Nephrotoxicity of chloroform: metabolism to phosgene by the mouse kidney.

In this investigation, we have attempted to determine whether chloroform (CHCl3)-induced nephrotoxicity might be due to its metabolism to phosgene (COCl2) in the kidney. We have found that kidney homogenates from DBA/2J male mice in the presence of glutathione metabolize CHCl3 to 2-oxothiazolidine-4-carboxylic acid (OTZ). This product appears to be formed by the initial trapping of COCl2 by two molecules of GSH to form diglutathionyl dithiocarbonate (GSCOSG). Kidney gamma-glutamyl transpeptidase can rapidly metabolize GSCOSG to N-(2-oxothiazolidine-4-carbonyl)-glycine which is then hydrolyzed, possibly by cysteinyl glycinase to OTZ. The finding that deuterium-labeled chloroform (CDCl3) was less nephrotoxic and depleted less renal GSH than did CHCl3 suggests that the metabolism of CHCl3 to COCl2 may also occur in the kidney in vivo and lead to nephrotoxicity.

The formation of diglutathionyl dithiocarbonate as a metabolite of chloroform, bromotrichloromethane, and carbon tetrachloride.

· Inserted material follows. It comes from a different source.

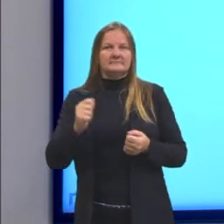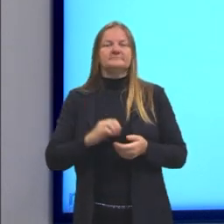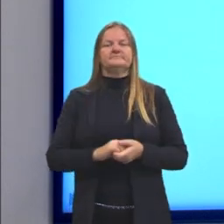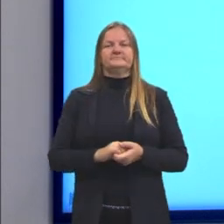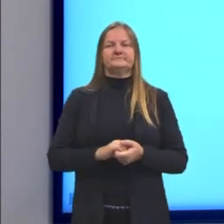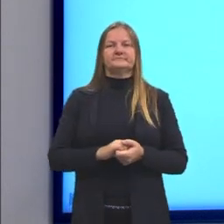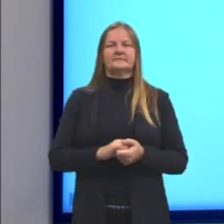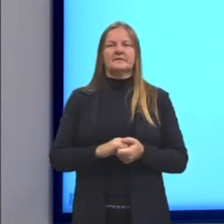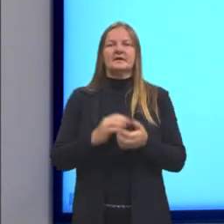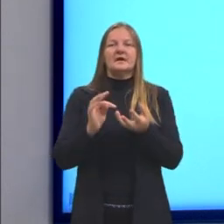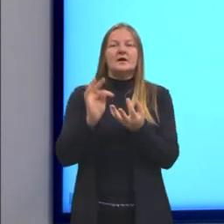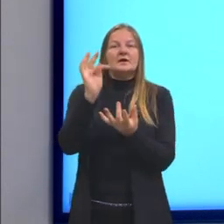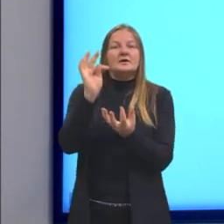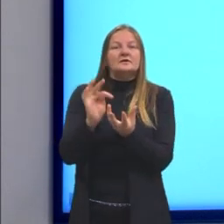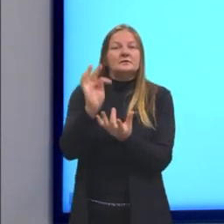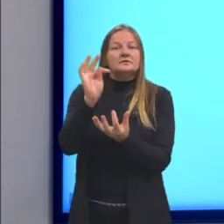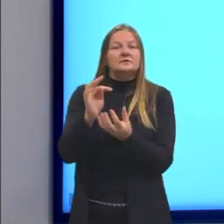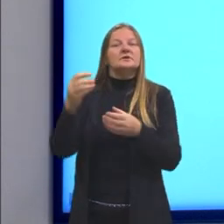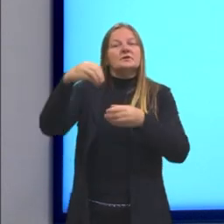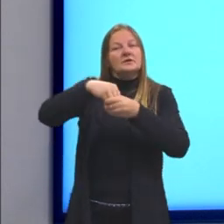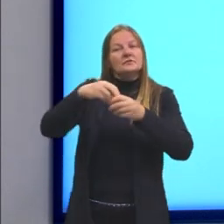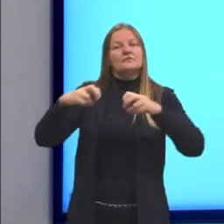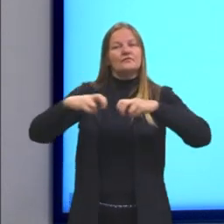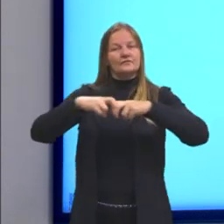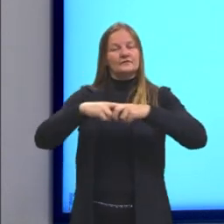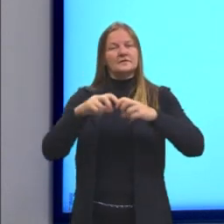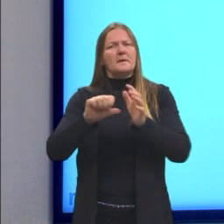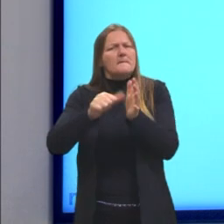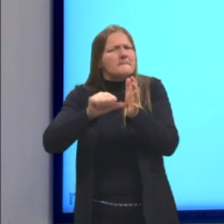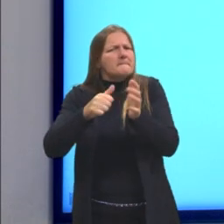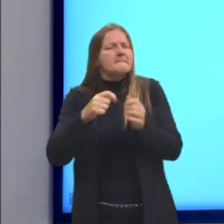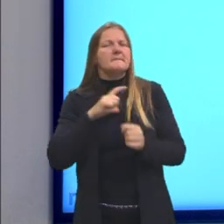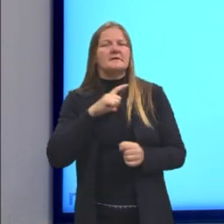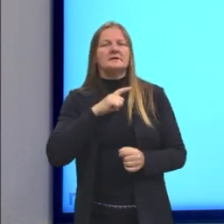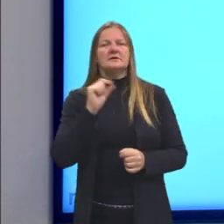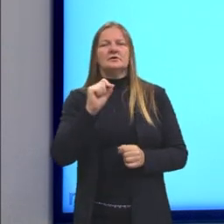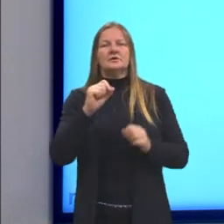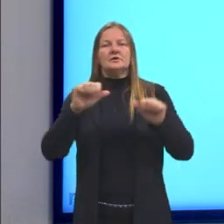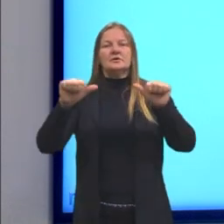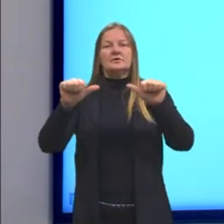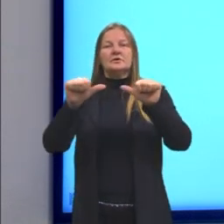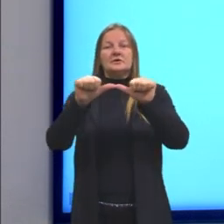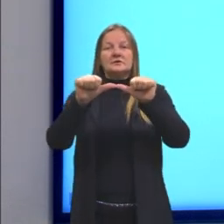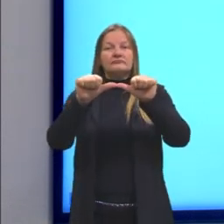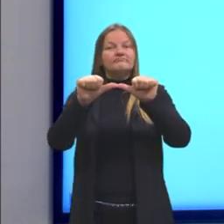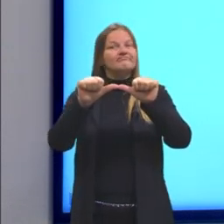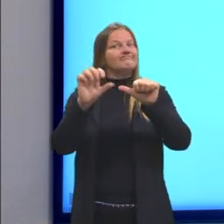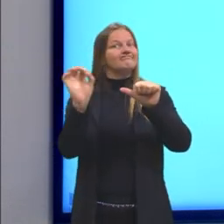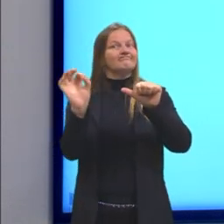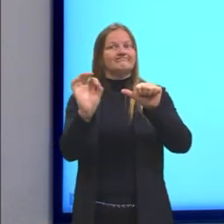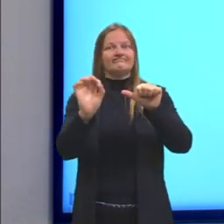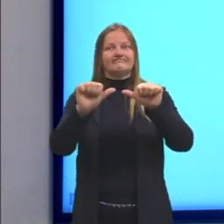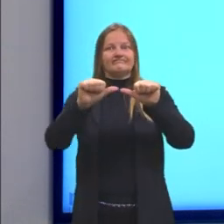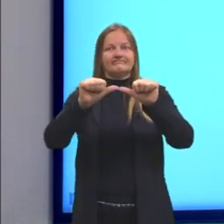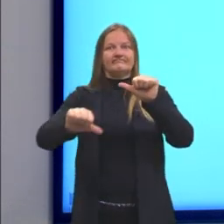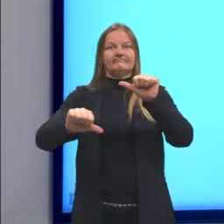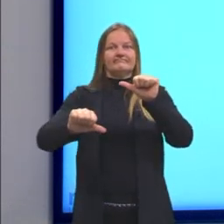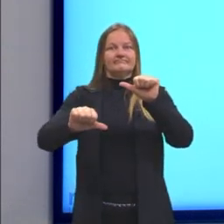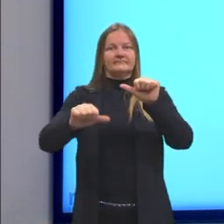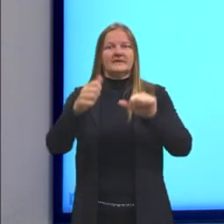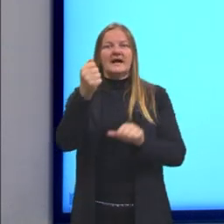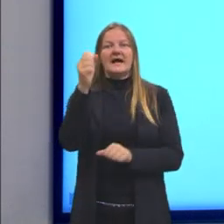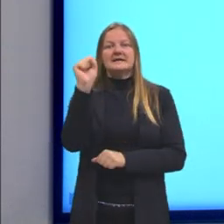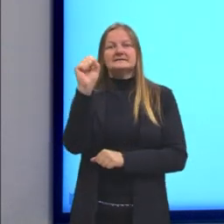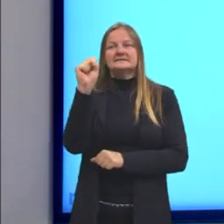A termodinâmica, então, introduz na física, pela primeira vez, a simetria temporal de ocorrência de fenômenos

One hour after the intraperitoneal administration of CHCl3, CBrCl3, or CCl4 to phenobarbital (PB)-treated rats, hepatic GSH levels decreased to 30, 59, and 88% of control levels, respectively; after 4 hr, the GSH levels had returned to 46, 65, 99%, respectively, of control levels. When incubated for 15 min in air with rat liver microsomes from PB-treated rats, a NADPH-generating system, and GSH (5 mM), all of the compounds were converted to diglutathionyl dithiocarbonate (GSCOSG). The rate of conversion of CHCl3, CBrCl3, and CCl4 to GSCOSG was 180, 58, and 8 nmol per mg of protein per 15 min, respectively. The GSCOSG was also identified in bile by 13C-NMR spectroscopy and HPLC as an in vivo metabolite of CHCl(3), CBrCl3, and CCl4. After the administration of CHCl3, CBrCl3, and CCl4, 2.89, 0.64, or 0.11 mumol of GSCOSG, respectively, was excreted in 6 hr. These results suggest that CHCl3, CBrCl3, and CCl4 are metabolized in vitro and in vivo to phosgene (COCl2), which reacts with GSH to produce GSCOSG. The reaction of GSH with COCl2 may be responsible at least in part for the GSH-depleting properties of CHCl3, CBrCl3, and CCl4, inasmuch as the relative amounts of formation of GSCOSG in vitro and in vivo paralleled their relative GSH-depleting activities.